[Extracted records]
= Beginning of Section =

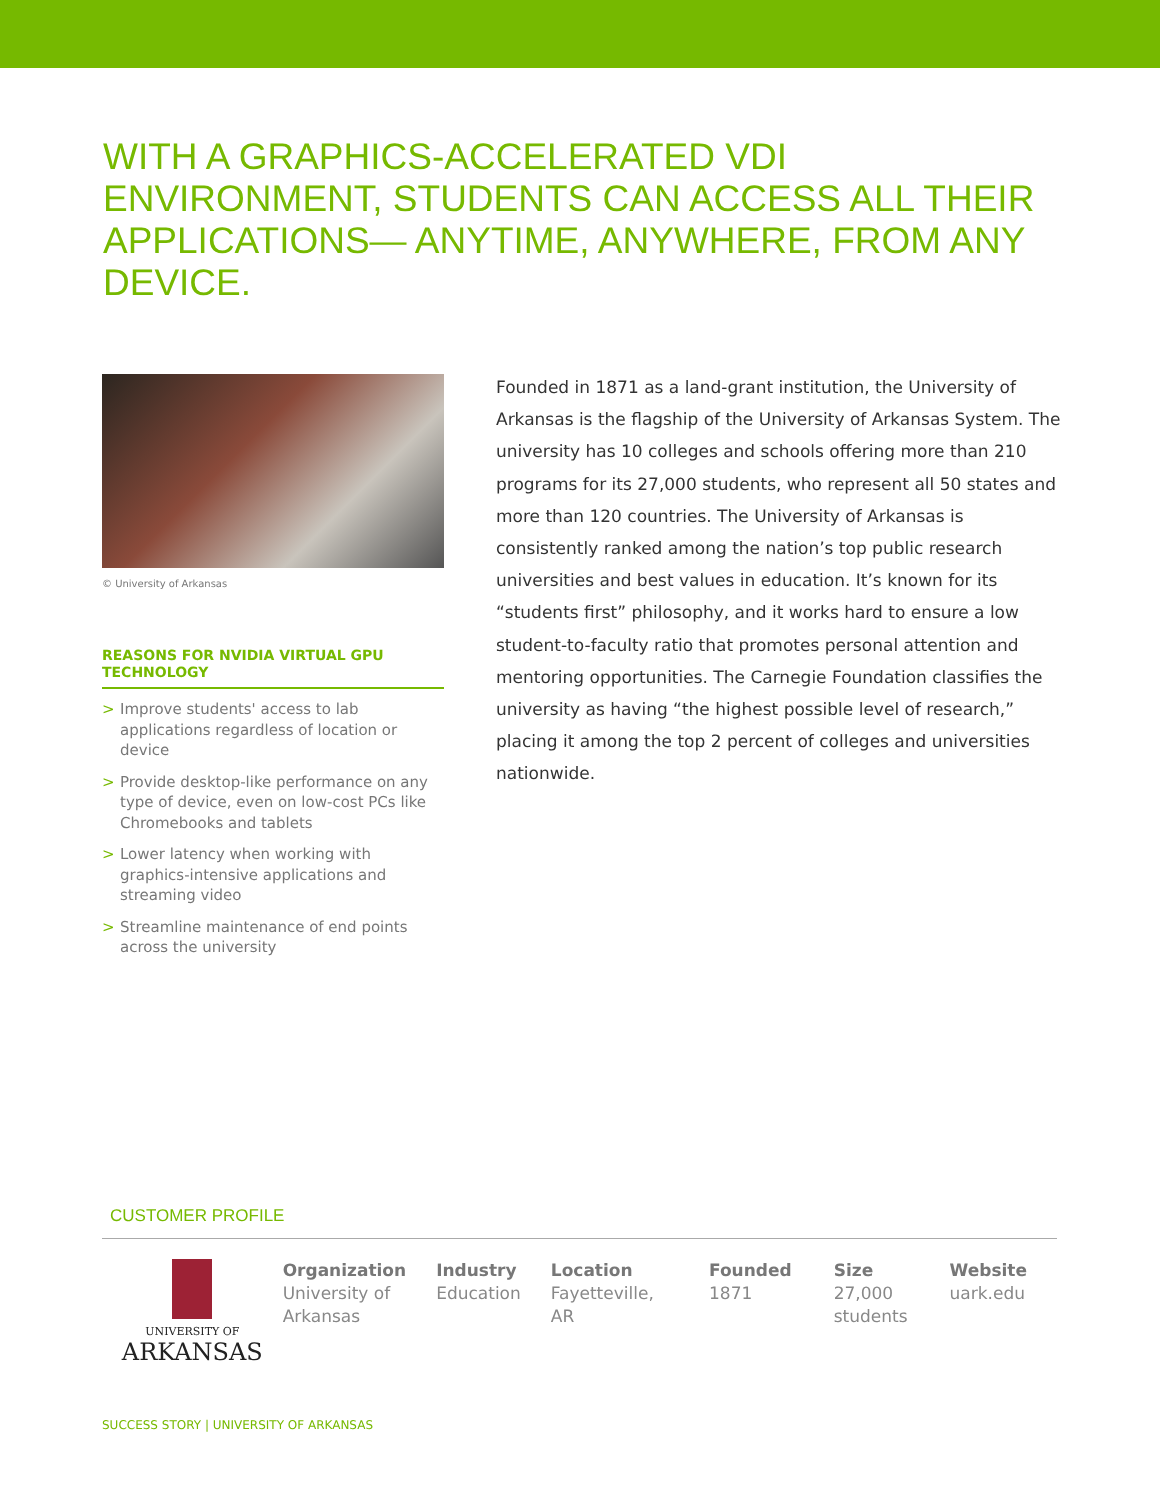WITH A GRAPHICS-ACCELERATED VDI ENVIRONMENT, STUDENTS CAN ACCESS ALL THEIR APPLICATIONS— ANYTIME, ANYWHERE, FROM ANY DEVICE.
© University of Arkansas
REASONS FOR NVIDIA VIRTUAL GPU TECHNOLOGY
> Improve students' access to lab applications regardless of location or device
> Provide desktop-like performance on any type of device, even on low-cost PCs like Chromebooks and tablets
> Lower latency when working with graphics-intensive applications and streaming video
> Streamline maintenance of end points across the university
Founded in 1871 as a land-grant institution, the University of Arkansas is the flagship of the University of Arkansas System. The university has 10 colleges and schools offering more than 210 programs for its 27,000 students, who represent all 50 states and more than 120 countries. The University of Arkansas is consistently ranked among the nation’s top public research universities and best values in education. It’s known for its “students first” philosophy, and it works hard to ensure a low student-to-faculty ratio that promotes personal attention and mentoring opportunities. The Carnegie Foundation classifies the university as having “the highest possible level of research,” placing it among the top 2 percent of colleges and universities nationwide.
CUSTOMER PROFILE
UNIVERSITY OF
ARKANSAS
Organization
University of
Arkansas
Industry
Education
Location
Fayetteville, AR
Founded
1871
Size
27,000
students
Website
uark.edu
SUCCESS STORY | UNIVERSITY OF ARKANSAS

= End of Section =

Output every entry word for word, but omit the pictures.

◆ Task solution ◆
WITH A GRAPHICS-ACCELERATED VDI ENVIRONMENT, STUDENTS CAN ACCESS ALL THEIR APPLICATIONS— ANYTIME, ANYWHERE, FROM ANY DEVICE.
© University of Arkansas
REASONS FOR NVIDIA VIRTUAL GPU TECHNOLOGY
> Improve students' access to lab applications regardless of location or device
> Provide desktop-like performance on any type of device, even on low-cost PCs like Chromebooks and tablets
> Lower latency when working with graphics-intensive applications and streaming video
> Streamline maintenance of end points across the university
Founded in 1871 as a land-grant institution, the University of Arkansas is the flagship of the University of Arkansas System. The university has 10 colleges and schools offering more than 210 programs for its 27,000 students, who represent all 50 states and more than 120 countries. The University of Arkansas is consistently ranked among the nation’s top public research universities and best values in education. It’s known for its “students first” philosophy, and it works hard to ensure a low student-to-faculty ratio that promotes personal attention and mentoring opportunities. The Carnegie Foundation classifies the university as having “the highest possible level of research,” placing it among the top 2 percent of colleges and universities nationwide.
CUSTOMER PROFILE
UNIVERSITY OF
ARKANSAS
Organization
University of
Arkansas
Industry
Education
Location
Fayetteville, AR
Founded
1871
Size
27,000
students
Website
uark.edu
SUCCESS STORY | UNIVERSITY OF ARKANSAS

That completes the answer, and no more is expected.